▸ **Work instructions**
Copy every line from the material below that holds "tilgjengelige".

· · ·

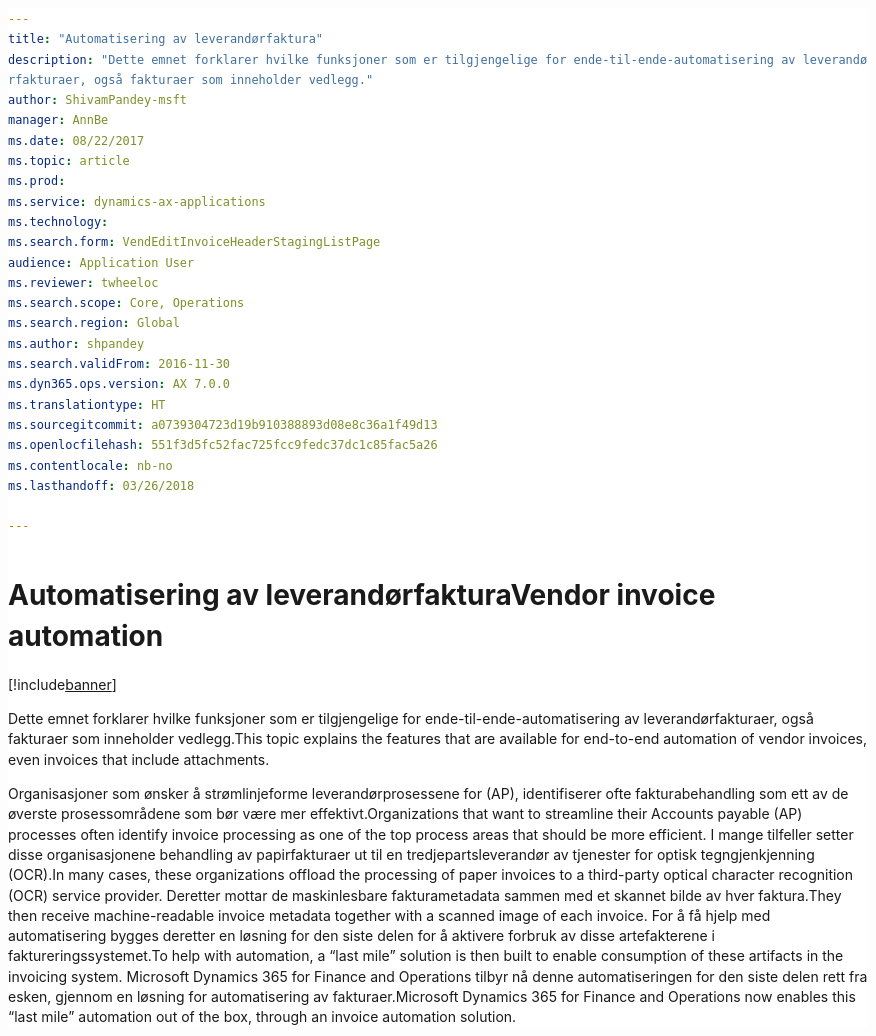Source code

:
 ```yaml
---
title: "Automatisering av leverandørfaktura"
description: "Dette emnet forklarer hvilke funksjoner som er tilgjengelige for ende-til-ende-automatisering av leverandørfakturaer, også fakturaer som inneholder vedlegg."
author: ShivamPandey-msft
manager: AnnBe
ms.date: 08/22/2017
ms.topic: article
ms.prod: 
ms.service: dynamics-ax-applications
ms.technology: 
ms.search.form: VendEditInvoiceHeaderStagingListPage
audience: Application User
ms.reviewer: twheeloc
ms.search.scope: Core, Operations
ms.search.region: Global
ms.author: shpandey
ms.search.validFrom: 2016-11-30
ms.dyn365.ops.version: AX 7.0.0
ms.translationtype: HT
ms.sourcegitcommit: a0739304723d19b910388893d08e8c36a1f49d13
ms.openlocfilehash: 551f3d5fc52fac725fcc9fedc37dc1c85fac5a26
ms.contentlocale: nb-no
ms.lasthandoff: 03/26/2018

---
```

# <a name="vendor-invoice-automation"></a><span data-ttu-id="40cf5-103">Automatisering av leverandørfaktura</span><span class="sxs-lookup"><span data-stu-id="40cf5-103">Vendor invoice automation</span></span>

[!include[banner](../includes/banner.md)]

<span data-ttu-id="40cf5-104">Dette emnet forklarer hvilke funksjoner som er tilgjengelige for ende-til-ende-automatisering av leverandørfakturaer, også fakturaer som inneholder vedlegg.</span><span class="sxs-lookup"><span data-stu-id="40cf5-104">This topic explains the features that are available for end-to-end automation of vendor invoices, even invoices that include attachments.</span></span>

<span data-ttu-id="40cf5-105">Organisasjoner som ønsker å strømlinjeforme leverandørprosessene for (AP), identifiserer ofte fakturabehandling som ett av de øverste prosessområdene som bør være mer effektivt.</span><span class="sxs-lookup"><span data-stu-id="40cf5-105">Organizations that want to streamline their Accounts payable (AP) processes often identify invoice processing as one of the top process areas that should be more efficient.</span></span> <span data-ttu-id="40cf5-106">I mange tilfeller setter disse organisasjonene behandling av papirfakturaer ut til en tredjepartsleverandør av tjenester for optisk tegngjenkjenning (OCR).</span><span class="sxs-lookup"><span data-stu-id="40cf5-106">In many cases, these organizations offload the processing of paper invoices to a third-party optical character recognition (OCR) service provider.</span></span> <span data-ttu-id="40cf5-107">Deretter mottar de maskinlesbare fakturametadata sammen med et skannet bilde av hver faktura.</span><span class="sxs-lookup"><span data-stu-id="40cf5-107">They then receive machine-readable invoice metadata together with a scanned image of each invoice.</span></span> <span data-ttu-id="40cf5-108">For å få hjelp med automatisering bygges deretter en løsning for den siste delen for å aktivere forbruk av disse artefakterene i faktureringssystemet.</span><span class="sxs-lookup"><span data-stu-id="40cf5-108">To help with automation, a “last mile” solution is then built to enable consumption of these artifacts in the invoicing system.</span></span> <span data-ttu-id="40cf5-109">Microsoft Dynamics 365 for Finance and Operations tilbyr nå denne automatiseringen for den siste delen rett fra esken, gjennom en løsning for automatisering av fakturaer.</span><span class="sxs-lookup"><span data-stu-id="40cf5-109">Microsoft Dynamics 365 for Finance and Operations now enables this “last mile” automation out of the box, through an invoice automation solution.</span></span>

· · ·

▸ **The answer**
description: "Dette emnet forklarer hvilke funksjoner som er tilgjengelige for ende-til-ende-automatisering av leverandørfakturaer, også fakturaer som inneholder vedlegg."
<span data-ttu-id="40cf5-104">Dette emnet forklarer hvilke funksjoner som er tilgjengelige for ende-til-ende-automatisering av leverandørfakturaer, også fakturaer som inneholder vedlegg.</span><span class="sxs-lookup"><span data-stu-id="40cf5-104">This topic explains the features that are available for end-to-end automation of vendor invoices, even invoices that include attachments.</span></span>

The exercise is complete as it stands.